Bill Rapaport: I’m not so much a food critic as I am a quasi-blog editor. Before the blog, when the guide was on paper, I really only wanted to promote Buffalo and its good food.

BR: Do you feel that Buffalo food culture has changed since the site launched? If so, in what way?
Bill Rapaport: I’d like to see more seafood restaurants, but I’m pleased that there are a lot more high-quality restaurants now than there were 20 years ago. And a great deal more “ethnic” restaurants- Indian, Thai, etc. I remember joking in the early 80s about how a certain Indian restaurant was the best one in Buffalo; it was also the only one. That’s changed considerably.

BR: Do you have a favorite cuisine, or do you have a favorite meal?
Bill Rapaport: I love Chinese, Indian, Thai, and French cuisines. I have no single favorite meal, though there have been some highly memorable dinners, such as one I had at Tsunami. When I eat out, I tend to avoid items that I can just as easily prepare at home, such as most steak, chicken, or pasta dishes. I don’t eat seafood at home (my wife is not a fan), so I tend to eat that a lot when I eat out. I wouldn’t call myself a “gourmet” (there are some foods I simply will not eat because I find them disgusting–bleu cheese, for example–and I haven’t found any real Japanese food that I like), and I’m not into wine at all. But these are all merely personal tastes. I’m not concerned that it colors the reviews in the guide, simply because most of the reviews come from readers.

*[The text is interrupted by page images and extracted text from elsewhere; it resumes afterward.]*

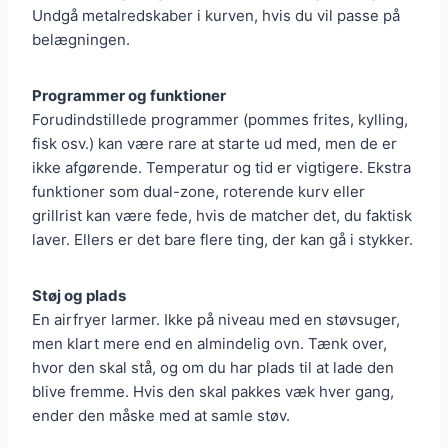
Undgå metalredskaber i kurven, hvis du vil passe på
belægningen.
Programmer og funktioner
Forudindstillede programmer (pommes frites, kylling,
fisk osv.) kan være rare at starte ud med, men de er
ikke afgørende. Temperatur og tid er vigtigere. Ekstra
funktioner som dual-zone, roterende kurv eller
grillrist kan være fede, hvis de matcher det, du faktisk
laver. Ellers er det bare flere ting, der kan gå i stykker.
Støj og plads
En airfryer larmer. Ikke på niveau med en støvsuger,
men klart mere end en almindelig ovn. Tænk over,
hvor den skal stå, og om du har plads til at lade den
blive fremme. Hvis den skal pakkes væk hver gang,
ender den måske med at samle støv.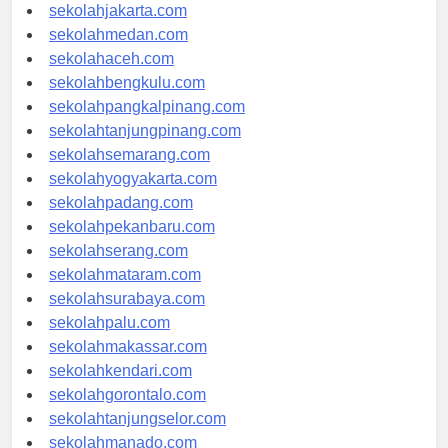
sekolahdenpasar.com
sekolahjakarta.com
sekolahmedan.com
sekolahaceh.com
sekolahbengkulu.com
sekolahpangkalpinang.com
sekolahtanjungpinang.com
sekolahsemarang.com
sekolahyogyakarta.com
sekolahpadang.com
sekolahpekanbaru.com
sekolahserang.com
sekolahmataram.com
sekolahsurabaya.com
sekolahpalu.com
sekolahmakassar.com
sekolahkendari.com
sekolahgorontalo.com
sekolahtanjungselor.com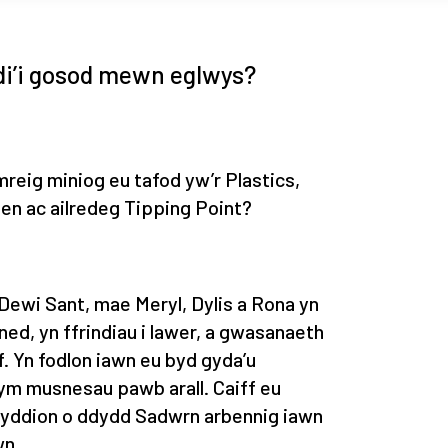
di’i gosod mewn eglwys?
reig miniog eu tafod yw’r Plastics,
nen ac ailredeg Tipping Point?
 Dewi Sant, mae Meryl, Dylis a Rona yn
ed, yn ffrindiau i lawer, a gwasanaeth
 Yn fodlon iawn eu byd gyda’u
 ym musnesau pawb arall. Caiff eu
wyddion o ddydd Sadwrn arbennig iawn
wn.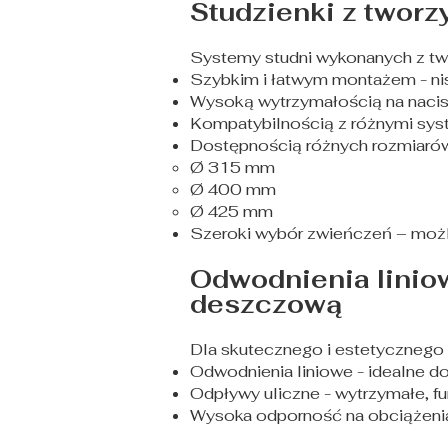
Studzienki z tworz
Systemy studni wykonanych z tw
Szybkim i łatwym montażem - ni
Wysoką wytrzymałością na nacisk
Kompatybilnością z różnymi sys
Dostępnością różnych rozmiarów
Ø 315 mm
Ø 400 mm
Ø 425 mm
Szeroki wybór zwieńczeń – mo
Odwodnienia liniow
deszczową
Dla skutecznego i estetycznego
Odwodnienia liniowe - idealne do
Odpływy uliczne - wytrzymałe, fu
Wysoka odporność na obciążenia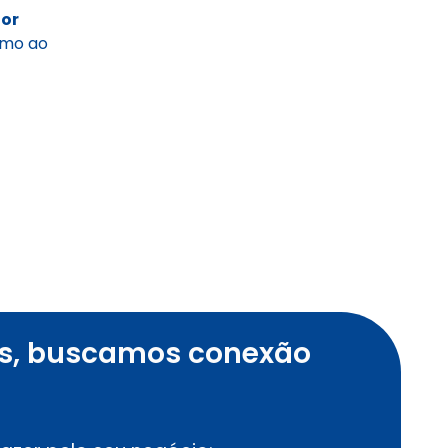
or
imo ao
s, buscamos conexão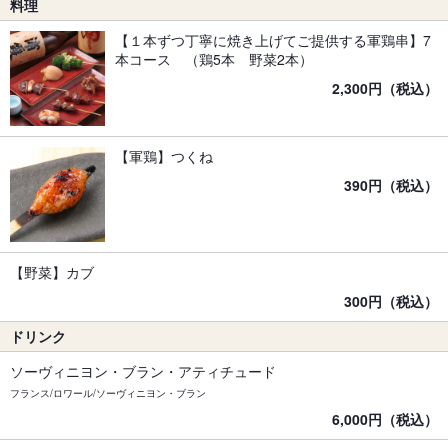
料理
【１本ずつ丁寧に焼き上げてご提供する軍鶏串】7
本コース （鶏5本 野菜2本）
2,300円（税込）
【軍鶏】つくね
390円（税込）
【野菜】カブ
300円（税込）
ドリンク
ソーヴィニヨン・ブラン・アティチュード
フランス/ロワール/ソーヴィニヨン・ブラン
6,000円（税込）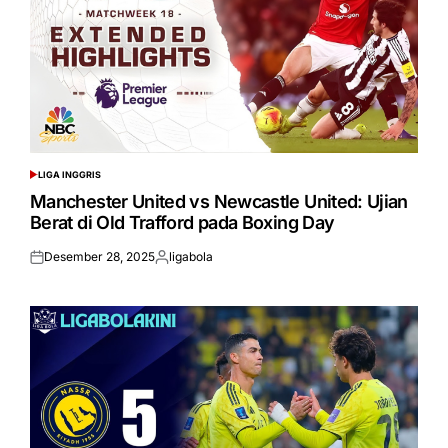
LIGA INGGRIS
POSTED
IN
Manchester United vs Newcastle United: Ujian
Berat di Old Trafford pada Boxing Day
Desember 28, 2025
ligabola
Posted
Posted
on
by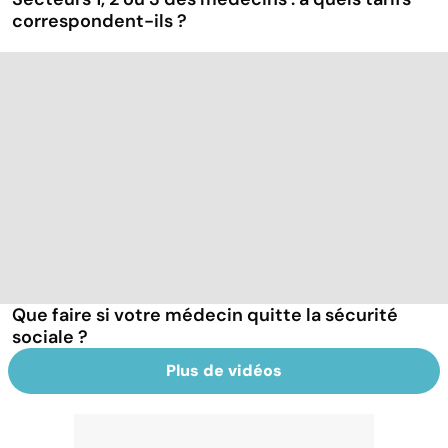
correspondent-ils ?
Que faire si votre médecin quitte la sécurité
sociale ?
Plus de vidéos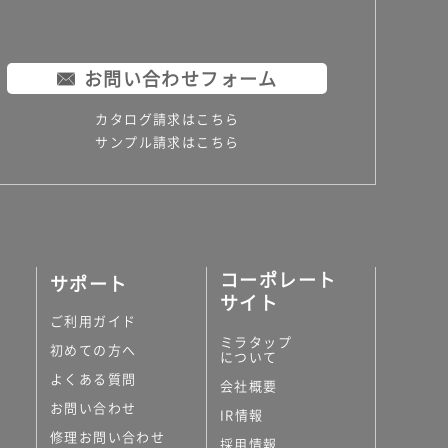
お問い合わせフォーム
カタログ請求はこちら
サンプル請求はこちら
コーポレート
サポート
サイト
ご利用ガイド
ミラタップ
初めての方へ
について
よくある質問
会社概要
お問い合わせ
IR情報
修理お問い合わせ
採用情報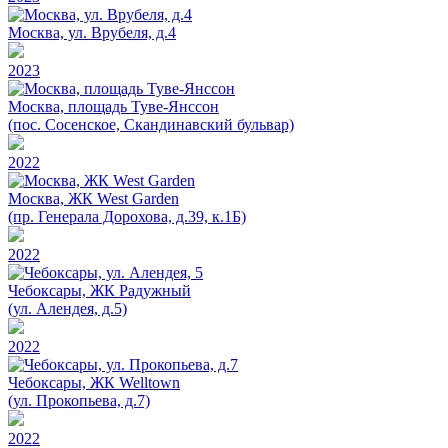
Москва, ул. Врубеля, д.4
2023
Москва, площадь Туве-Янссон
(пос. Сосенское, Скандинавский бульвар)
2022
Москва, ЖК West Garden
(пр. Генерала Дорохова, д.39, к.1Б)
2022
Чебоксары, ЖК Радужный
(ул. Алендея, д.5)
2022
Чебоксары, ЖК Welltown
(ул. Прокопьева, д.7)
2022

BR: What are your favorite city restaurants?
Bill Rapaport: I list my favorites in the guide with descriptions. There are lots of restaurants that other readers love that I just haven’t had a chance to try (my wife and I don’t eat out that often, actually), so the lack of “Bill Rapaport stars” on some restaurants in the guide is in no way a comment on them, but merely reflects the fact that I haven’t had a chance to eat there. I will say that I find it pretty amazing that there are some restaurants (which I won’t name) that have received uniformly bad reviews yet remain open.

BR: Is there anything else that you’d like people to know about you, the site, or your take on our region’s collective dining opportunities/experiences?

Bill Rapaport: I welcome reviews from anyone and everyone, as long as folks give me their full name and a
re not in any way obviously related to the owner of the restaurant being reviewed. That’s often hard to prevent, but I figure I get enough reviews to compensate for the occasional “plant”. I enjoy the occasional rant about how bad some restaurant is, especially when it’s followed by another reviewer telling me how wonderful the place is; I think these kinds of debates make the guide more fun to read. Buffalo is a great place to live (and eat), and I’m happy to do my small part to promote it.